In the morning when the question of whether to hold in private session the entire hearing of the witness arose, Senior Trial Lawyer Anton Steynberg said that the prosecution was aware that attempts had been made to reveal the witness’s identity. Steynberg argued that the court should give the prosecution more latitude to determine whether particular testimony of a witness should be in open court or in private session. He said this would avoid slip ups when the hearings moved frequently between open and private sessions that could lead to identifying information being inadvertently revealed.
The lawyers for Ruto and Sang stated that no one in their legal teams or their clients was involved in any attempts to reveal the identity of protected witnesses. They said that they abided by their obligations as officers of the court.
The defense lawyer for Sang, Joseph Kigen-Katwa, and Khan, argued that holding hearings for any witness exclusively in private session would deny their clients their right to have their trial in public. They also said that an open hearing would allow others to come forward who may have information that could aide their clients’ defense. Khan said that the court should investigate whoever was trying to reveal the identities of protected witnesses and prosecute them.

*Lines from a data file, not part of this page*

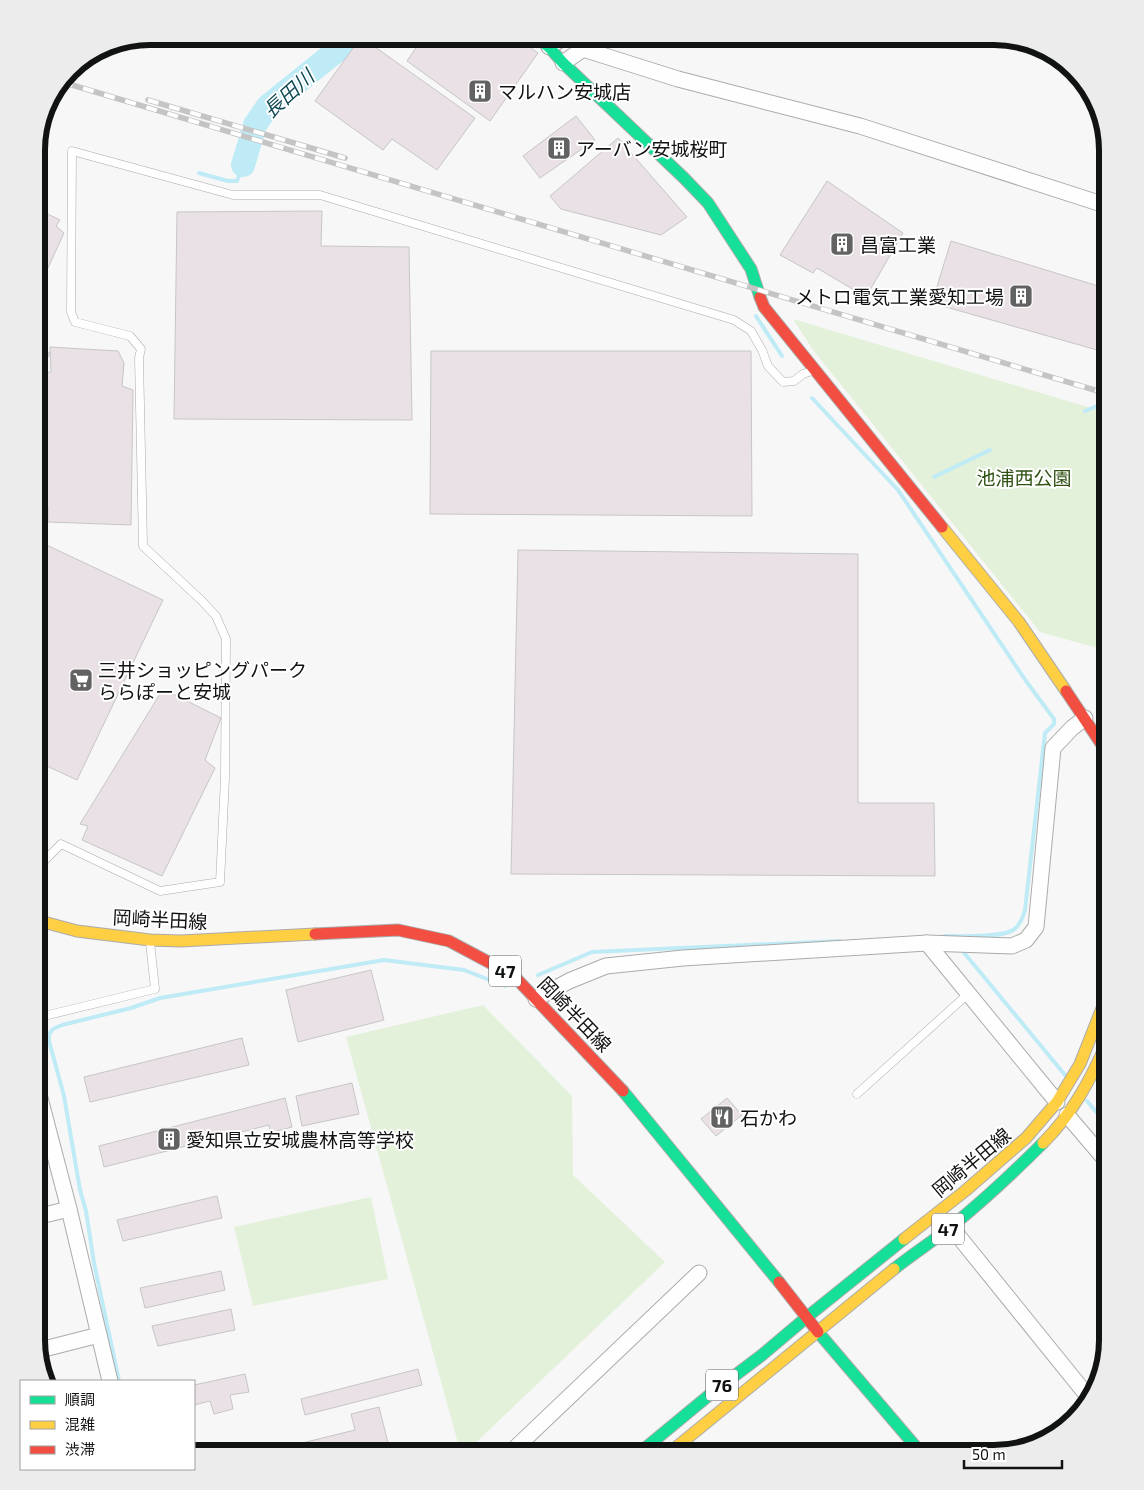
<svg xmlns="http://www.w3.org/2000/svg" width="1144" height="1490" font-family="'Exo 2','Noto Sans JP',sans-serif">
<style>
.green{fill:#e3f1da}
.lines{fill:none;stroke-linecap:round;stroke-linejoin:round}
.stream{stroke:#beebf6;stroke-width:4}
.river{stroke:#beebf6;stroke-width:24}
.building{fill:#eae1e6;stroke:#c6c6c6}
.lane-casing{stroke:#ababab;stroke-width:9}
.street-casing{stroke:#ababab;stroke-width:17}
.fast-casing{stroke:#ababab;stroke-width:13}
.slow-casing{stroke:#ababab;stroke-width:13}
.jam-casing{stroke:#ababab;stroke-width:13}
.lane{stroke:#fefefe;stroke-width:8}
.street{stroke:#fefefe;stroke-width:15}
.fast{stroke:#16e098;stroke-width:11}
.slow{stroke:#ffcf43;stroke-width:11}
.jam{stroke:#f24e42;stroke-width:11}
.rail-casing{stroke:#c4c4c4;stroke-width:5.5}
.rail{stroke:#fff;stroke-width:4;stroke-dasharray:11;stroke-linecap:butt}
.labels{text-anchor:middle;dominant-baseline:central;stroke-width:4;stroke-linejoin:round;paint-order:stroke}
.shield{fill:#fff;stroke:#585959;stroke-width:1}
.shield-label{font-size:18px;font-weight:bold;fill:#111212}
.poi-label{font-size:19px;fill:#111212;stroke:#fff;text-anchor:start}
.park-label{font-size:19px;fill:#305213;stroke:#fff}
.street-label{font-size:19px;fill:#111212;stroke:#fff}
.water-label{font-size:20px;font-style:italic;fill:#114a55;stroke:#fff}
.rim{fill:none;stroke:#111212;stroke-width:6}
</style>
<rect width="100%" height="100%" fill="#f7f7f7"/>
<g class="green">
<polygon points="793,319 1108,413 1108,651 1040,632 813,350"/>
<polygon points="483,1005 572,1096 573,1175 665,1262 464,1454 461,1454 346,1037"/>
<polygon points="371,1197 388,1279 253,1306 234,1227"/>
</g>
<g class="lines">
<g class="stream">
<polyline points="199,173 228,181 237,181 243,165"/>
<polyline points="756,316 782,356"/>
<path d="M812,398L898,490L1026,681L1054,719V724L1045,733L1025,910C1023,917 1020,926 1013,930C1001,938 960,936 944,936"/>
<polyline points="1085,411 1104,403 1107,398"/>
<polyline points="934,477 990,450"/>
<polyline points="961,949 1065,1075"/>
<polyline points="538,975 592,952 840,941"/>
<polyline points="1087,1101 1108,1126"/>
<polyline points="119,1381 94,1263 86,1211 80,1190 64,1096 49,1041 49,1034 53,1029 62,1025 131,1008 160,998 384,960 464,970 505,986"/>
</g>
<polyline class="river" points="243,165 255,125 268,106 355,36"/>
</g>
<g class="building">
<polygon points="424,36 515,36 538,53 490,121 407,61"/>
<polygon points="361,37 475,118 437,170 392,139 383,150 315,101"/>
<polygon points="576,116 595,140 540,178 523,156"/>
<polygon points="618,138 687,217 661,235 561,209 550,196"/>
<polygon points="827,181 903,233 866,297 817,268 813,273 780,255"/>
<polygon points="37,209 60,220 56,226 64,233 36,294"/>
<polygon points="322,211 321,246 409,247 412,420 174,419 177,212"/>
<polygon points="951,241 1108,289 1108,337 1104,352 932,303"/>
<polygon points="36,346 50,353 36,381"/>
<polygon points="50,347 118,351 124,363 122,386 133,390 131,525 48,522 48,506 37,506 37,394 40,373 51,372"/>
<polygon points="431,351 751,351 752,516 430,514"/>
<polygon points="36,540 163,600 77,780 36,761"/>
<polygon points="518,550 858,554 858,803 934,803 935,876 511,874"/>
<polygon points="163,689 221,718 205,760 215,768 162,876 82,840 88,826 80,824"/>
<polygon points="371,970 384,1020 298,1042 286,990"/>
<polygon points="242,1038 249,1065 90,1102 84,1077"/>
<polygon points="352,1083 359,1114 302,1126 296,1096"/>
<polygon points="285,1098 292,1127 270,1133 269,1125 104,1167 99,1146"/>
<polygon points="727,1098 742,1115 716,1136 701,1119"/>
<polygon points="217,1196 222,1218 123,1241 117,1220"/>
<polygon points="221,1271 225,1290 145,1308 140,1288"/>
<polygon points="231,1309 235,1330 158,1346 152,1326"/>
<polygon points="418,1369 422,1385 305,1415 301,1399"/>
<polygon points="245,1374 249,1392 230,1395 233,1409 214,1414 210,1401 194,1405 194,1385"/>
<polygon points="379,1407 389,1447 363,1454 305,1454 302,1443 355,1430 351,1414"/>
</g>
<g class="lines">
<g class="lane-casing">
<g id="lane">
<polyline points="36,869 61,844 160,891 220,882 225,778 226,639 216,616 201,600 143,546 139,358 141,349 130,336 75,322 71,312 72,151 233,195 320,195 734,320 751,331 762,350 768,366 783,382 794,381 803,374 812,371"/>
<polyline points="36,1018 155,989 150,942"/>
<polyline points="857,1094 969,993"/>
</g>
</g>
<g class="street-casing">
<g id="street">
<polyline points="549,47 566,36"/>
<polyline points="563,63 583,49 678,79 860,126 1108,206"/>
<polyline points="927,943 1057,1102"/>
<polyline points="536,999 569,981 606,966 683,958 927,943 1012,946 1026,940 1036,927 1053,748 1072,728 1085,718"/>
<polyline points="36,1083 69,1209 110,1381"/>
<polyline points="1067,1115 1108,1163"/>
<polyline points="36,1217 69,1209"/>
<polyline points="951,1227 1090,1399"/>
<polyline points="40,1350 99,1335"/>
<polyline points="509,1454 699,1273"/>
</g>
</g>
<g class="fast-casing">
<g id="fast">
<polyline points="535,36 549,47 563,63 684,178 708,203 751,269 760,297"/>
<polyline points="623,1091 779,1282"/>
<path d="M894,1269C913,1254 933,1241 952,1226C984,1200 1014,1172 1043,1143"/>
<polyline points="818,1332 922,1454"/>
<polyline points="638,1454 713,1392 762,1355 807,1317 904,1239"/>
</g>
</g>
<g class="slow-casing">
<g id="slow">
<polyline points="984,36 1040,48"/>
<polyline points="942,527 1019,622 1066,691"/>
<polyline points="36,920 77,931 150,940 181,941 315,934"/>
<path d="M1043,1143C1073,1113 1091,1079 1108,1040"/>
<polyline points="904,1239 965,1191 1026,1138 1057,1102 1080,1064 1108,993"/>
<polyline points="668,1454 894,1269"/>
</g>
</g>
<g class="jam-casing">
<g id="jam">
<polyline points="760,297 764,307 942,527"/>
<polyline points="1066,691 1108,754"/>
<polyline points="315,934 398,930 449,941 513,975 623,1091"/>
<polyline points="779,1282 818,1332"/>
</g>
</g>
<use href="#lane" class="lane"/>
<use href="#street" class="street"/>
<use href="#fast" class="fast"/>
<use href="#slow" class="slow"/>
<use href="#jam" class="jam"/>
<g class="rail-casing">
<g id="rail">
<polyline points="62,82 1108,394"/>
<polyline points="148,100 345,158"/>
</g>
</g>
<use href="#rail" class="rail"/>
</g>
<defs>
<g id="building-square" transform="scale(1.25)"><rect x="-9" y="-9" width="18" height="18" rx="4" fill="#626262" stroke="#fff"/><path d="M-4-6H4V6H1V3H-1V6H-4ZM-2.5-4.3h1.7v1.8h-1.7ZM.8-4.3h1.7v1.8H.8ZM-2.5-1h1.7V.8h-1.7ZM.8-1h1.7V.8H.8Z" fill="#fff"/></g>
<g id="supermarket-square" transform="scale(1.25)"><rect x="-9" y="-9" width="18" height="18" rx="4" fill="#626262" stroke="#fff"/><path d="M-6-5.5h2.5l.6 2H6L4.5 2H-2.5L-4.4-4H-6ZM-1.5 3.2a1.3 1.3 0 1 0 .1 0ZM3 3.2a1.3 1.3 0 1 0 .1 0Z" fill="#fff"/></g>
<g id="restaurant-square" transform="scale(1.25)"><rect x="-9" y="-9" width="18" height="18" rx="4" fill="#626262" stroke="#fff"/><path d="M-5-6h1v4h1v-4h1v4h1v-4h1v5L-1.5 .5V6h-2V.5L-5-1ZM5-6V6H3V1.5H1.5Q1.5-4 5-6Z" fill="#fff"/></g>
</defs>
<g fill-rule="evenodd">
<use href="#building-square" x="480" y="91"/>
<use href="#building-square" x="559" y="148"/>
<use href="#building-square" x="842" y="244"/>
<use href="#building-square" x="1021" y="296"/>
<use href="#supermarket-square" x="81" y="680"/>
<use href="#restaurant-square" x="722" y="1117"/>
<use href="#building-square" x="169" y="1139"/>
</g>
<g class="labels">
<g class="shield">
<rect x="489" y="955.5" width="32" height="31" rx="4"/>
<rect x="932" y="1213.5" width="32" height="31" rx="4"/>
<rect x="706" y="1369.5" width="32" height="31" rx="4"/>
</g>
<g class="shield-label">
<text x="505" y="971">47</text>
<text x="948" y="1229">47</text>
<text x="722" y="1385">76</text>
</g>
<g class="poi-label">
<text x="498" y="91">マルハン安城店</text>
<text x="576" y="148">アーバン安城桜町</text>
<text x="860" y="244">昌富工業</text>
<text x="1004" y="296" text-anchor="end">メトロ電気工業愛知工場</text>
<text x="98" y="669">三井ショッピングパーク<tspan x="98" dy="22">ららぽーと安城</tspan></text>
<text x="740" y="1117">石かわ</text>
<text x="186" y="1139">愛知県立安城農林高等学校</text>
</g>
<g class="park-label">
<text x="1024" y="477">池浦西公園</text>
</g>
<g class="street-label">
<text transform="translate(160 919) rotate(3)">岡崎半田線</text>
<text transform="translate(575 1014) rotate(46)">岡崎半田線</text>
<text transform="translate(971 1162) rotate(-40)">岡崎半田線</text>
</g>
<g class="water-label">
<text transform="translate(288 93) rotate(-42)">長田川</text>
</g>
</g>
<path d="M0 0H1144V1490H0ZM150 45H994A105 105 0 0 1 1099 150V1340A105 105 0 0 1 994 1445H150A105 105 0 0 1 45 1340V150A105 105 0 0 1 150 45Z" fill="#ececec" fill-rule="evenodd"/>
<path class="rim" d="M150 45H994A105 105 0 0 1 1099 150V1340A105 105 0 0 1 994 1445H150A105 105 0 0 1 45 1340V150A105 105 0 0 1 150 45Z"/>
<rect x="20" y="1380" width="175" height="90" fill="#ffffff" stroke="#a0a0a0"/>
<rect x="30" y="1396" width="25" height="8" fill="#16e098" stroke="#a0a0a0"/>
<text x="65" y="1405" font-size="15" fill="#111212">順調</text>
<rect x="30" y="1421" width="25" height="8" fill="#ffcf43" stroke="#a0a0a0"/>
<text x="65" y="1430" font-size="15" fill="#111212">混雑</text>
<rect x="30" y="1446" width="25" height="8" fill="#f24e42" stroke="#a0a0a0"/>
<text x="65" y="1455" font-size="15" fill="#111212">渋滞</text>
<path d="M964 1460v8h98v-8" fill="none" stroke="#111212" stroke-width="2.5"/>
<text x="972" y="1460" font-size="15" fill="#111212" stroke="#ffffff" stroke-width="4" paint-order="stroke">50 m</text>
</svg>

“In reality, the defense should not be punished for the breach of a third party,” Khan said.
The other issue that came up in open session was whether the defense was ready to cross-examine the second prosecution witness and the other upcoming witnesses. Kigen-Katwa said that he needed more time to prepare to cross-examine the witness since he had mentioned his client, Sang, quite extensively. Khan said that his team needed more time to investigate the next three witnesses to properly prepare for cross-examination.
Presiding Judge Eboe-Osuji asked the different teams to discuss further among themselves how they would wish to proceed before asking the judges to issue orders on the matter.
As the trial progressed Kenya’s Foreign Affairs Secretary, Amina Mohammed, held a news conference in the Kenyan capital, Nairobi, to talk about the upcoming summit of African Union leaders that is focused solely on Africa’s relationship with the ICC. When asked whether President Uhuru Muigai Kenyatta would attend his trial, which is scheduled to start next month, Mohammed said that there was no question about whether Kenyatta would attend his trial. She, however, did not categorically state that Kenyatta would attend his trial when it opens on November 12. She also made a point of stating that nowhere in the world has a sitting president been taken to court while still in office. Sub-sections three and four of Article 143 of the Constitution of Kenya do bring into question whether a sitting Kenyan president is immune from prosecution in a case that was initiated before the president took office.